Eine überaus große Rolle wird die musikalische Untermalung im kommenden Rollenspiel Fallout 4 einnehmen. Aus diesem Grund haben die Entwickler nun wenige Tage vor dem Release (10.11.2015) einen ausführlichen Bericht über die Musik in Fallout 4 samt diverser Hörproben veröffentlicht. Viel Spaß!


Musik ist Trumpf in Fallout 4

In allen Fallout-Spielen nimmt Musik eine Schlüsselrolle ein, und das aus gutem Grund. Musik hilft den Menschen dabei, sich auszudrücken. Musik kann den Ton für eine Erfahrung angeben. Musik fängt den Geist einer Zeit ein. Kurz gesagt: Musik hat für den Spieler immer eine Signalwirkung. Sie erinnert ihn an das wann und wo.

Das ist besonders wichtig, wenn man durch das Ödland marschiert. Denn Fallout 4 ist eine Spielerfahrung voller nostalgischer Gefühle – einerseits für frühere Fallout-Titel, andererseits für die Welt vor dem Atomkrieg. So wie ein Oldtimer oder ein Röhrencomputer einen auf der Stelle neugierig darauf macht, wie es früher wohl gewesen sein könnte, so kann auch die richtige Musik jede Menge Gefühle auslösen. Manchmal ist die Nostalgie positiv, doch wenn sie einen vor dem Hintergrund einer postapokalyptischen Landschaft ereilt, mischt sich schnell eine gehörige Portion Wehmut mit hinein. Ein trauriger Song über eine verlorene Liebe mag die Spieler daran erinnern, was sie selbst alles verloren haben – und was sie gewinnen können, wenn sie nicht aufgeben. Und manchmal ist ein schmissiger Oldie der perfekte Soundtrack, wenn man (um bei den Worten des folgenden Videos zu bleiben) etwas Chaos stiften will.
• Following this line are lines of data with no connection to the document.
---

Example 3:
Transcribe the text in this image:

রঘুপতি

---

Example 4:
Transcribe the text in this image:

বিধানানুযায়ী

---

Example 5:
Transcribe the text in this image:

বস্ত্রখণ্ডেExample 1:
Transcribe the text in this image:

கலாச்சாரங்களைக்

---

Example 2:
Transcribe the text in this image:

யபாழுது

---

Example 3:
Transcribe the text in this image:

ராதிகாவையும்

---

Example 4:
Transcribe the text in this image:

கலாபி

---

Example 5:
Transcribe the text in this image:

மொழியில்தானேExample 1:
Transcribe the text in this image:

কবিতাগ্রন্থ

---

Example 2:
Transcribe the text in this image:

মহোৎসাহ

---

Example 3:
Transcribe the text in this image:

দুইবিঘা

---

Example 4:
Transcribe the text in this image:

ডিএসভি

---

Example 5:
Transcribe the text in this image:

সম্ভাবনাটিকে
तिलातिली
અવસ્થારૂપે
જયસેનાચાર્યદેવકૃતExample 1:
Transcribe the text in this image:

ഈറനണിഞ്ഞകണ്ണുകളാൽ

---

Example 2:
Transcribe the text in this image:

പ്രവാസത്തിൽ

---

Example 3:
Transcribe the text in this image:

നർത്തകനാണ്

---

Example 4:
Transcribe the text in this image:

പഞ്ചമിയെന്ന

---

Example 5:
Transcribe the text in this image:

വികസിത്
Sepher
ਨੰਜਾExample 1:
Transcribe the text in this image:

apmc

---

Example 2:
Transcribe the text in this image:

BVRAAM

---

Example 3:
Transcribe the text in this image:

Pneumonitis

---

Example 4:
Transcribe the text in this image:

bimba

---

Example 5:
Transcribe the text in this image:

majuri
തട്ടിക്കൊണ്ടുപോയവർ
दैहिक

Deshalb dreht Fallout 4 richtig auf – sowohl, was die Lautstärke als auch die Vielzahl der Stücke angeht. Verglichen mit Fallout 3 steckt nun dreimal soviel Musik im Spiel. Die sorgfältig ausgewählten Titel bilden den Kern dessen, was Fallout ausmacht – und Fallout 4 bietet allen Spielern ein noch tiefer gehendes Klangerlebnis im bislang wohl ambitioniertesten Spiel von Bethesda Game Studios.
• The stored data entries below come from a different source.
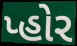
પ્હોર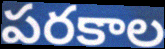
పరకాలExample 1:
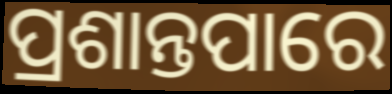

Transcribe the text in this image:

ପ୍ରଶାନ୍ତପାରେ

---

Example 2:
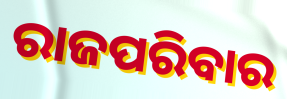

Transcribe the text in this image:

ରାଜପରିବାର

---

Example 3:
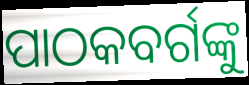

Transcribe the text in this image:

ପାଠକବର୍ଗଙ୍କୁ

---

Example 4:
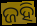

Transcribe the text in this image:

ଜହି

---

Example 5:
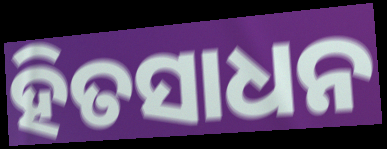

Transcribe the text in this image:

ହିତସାଧନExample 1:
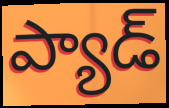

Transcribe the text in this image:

ప్యాడ్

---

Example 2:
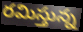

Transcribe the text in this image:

రమిస్తున్న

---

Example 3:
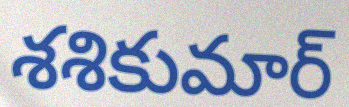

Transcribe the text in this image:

శశికుమార్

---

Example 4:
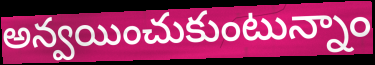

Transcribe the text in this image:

అన్వయించుకుంటున్నాం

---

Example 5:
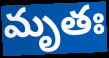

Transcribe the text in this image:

మృతఃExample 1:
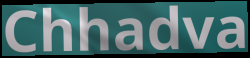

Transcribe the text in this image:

Chhadva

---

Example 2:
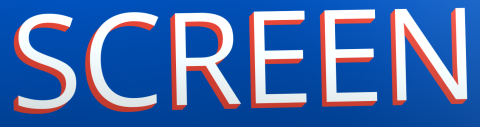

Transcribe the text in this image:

SCREEN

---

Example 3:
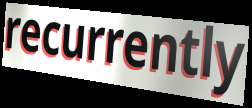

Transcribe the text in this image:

recurrently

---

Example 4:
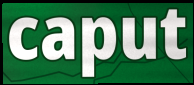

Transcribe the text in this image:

caput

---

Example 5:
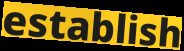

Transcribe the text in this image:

establish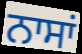
ਨਾਸਾਂ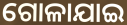
ଗୋଳାଯାଇ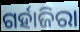
ଗର୍ହାଜିରାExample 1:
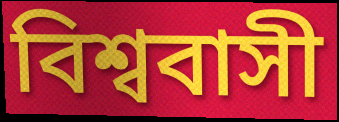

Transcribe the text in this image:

বিশ্ববাসী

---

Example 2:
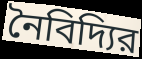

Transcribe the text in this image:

Woraus genau setzt sich der Soundtrack zusammen? Nach Audio Director Mark Lampert sind das dreierlei Teile. Ein Drittel der Musik hat jeder schon einmal gehört – etwa Bing Crosbys größte Hits. "Wir hatten zu Beginn fast zu viel Bing", lacht Lampert. "Man könnte den gesamten Soundtrack des Spiels damit bestreiten, wenn man wollte." Das nächste Drittel sind etwas weniger bekannte Titel großer Künstler, etwa "Orange Colored Sky" von Nat King Cole. Und das letzte Drittel? Hier geht die Post so richtig ab, denn das sind oft obskure Stücke lange vergessener Bands, mit teils absurden Texten und ganz eigenem Sound. "Ich frage mich, ob jemand, der mit diesen Bands zu tun hatte, ihre Musik in Fallout 4 hören wird", sagt Lampert. "Wer weiß, wann die Titel zuletzt im Radio gespielt wurden?"

Der Ton macht die Musik

Als es darum ging, die finalen Songs für den Soundtrack auszusuchen, wussten sowohl Mark Lampert als auch Game Director Todd Howard genau, was sie wollten. Zuallererst, so Howard, musste ein Stück der Ink Spots her. Denn The Ink Spots sind seit dem Titeltrack "Maybe" im ersten Fallout ein fester Bestandteil der Serie. "Man muss den Trailer einfach damit beginnen", sagt Howard. "Das gehört einfach zu Fallout dazu."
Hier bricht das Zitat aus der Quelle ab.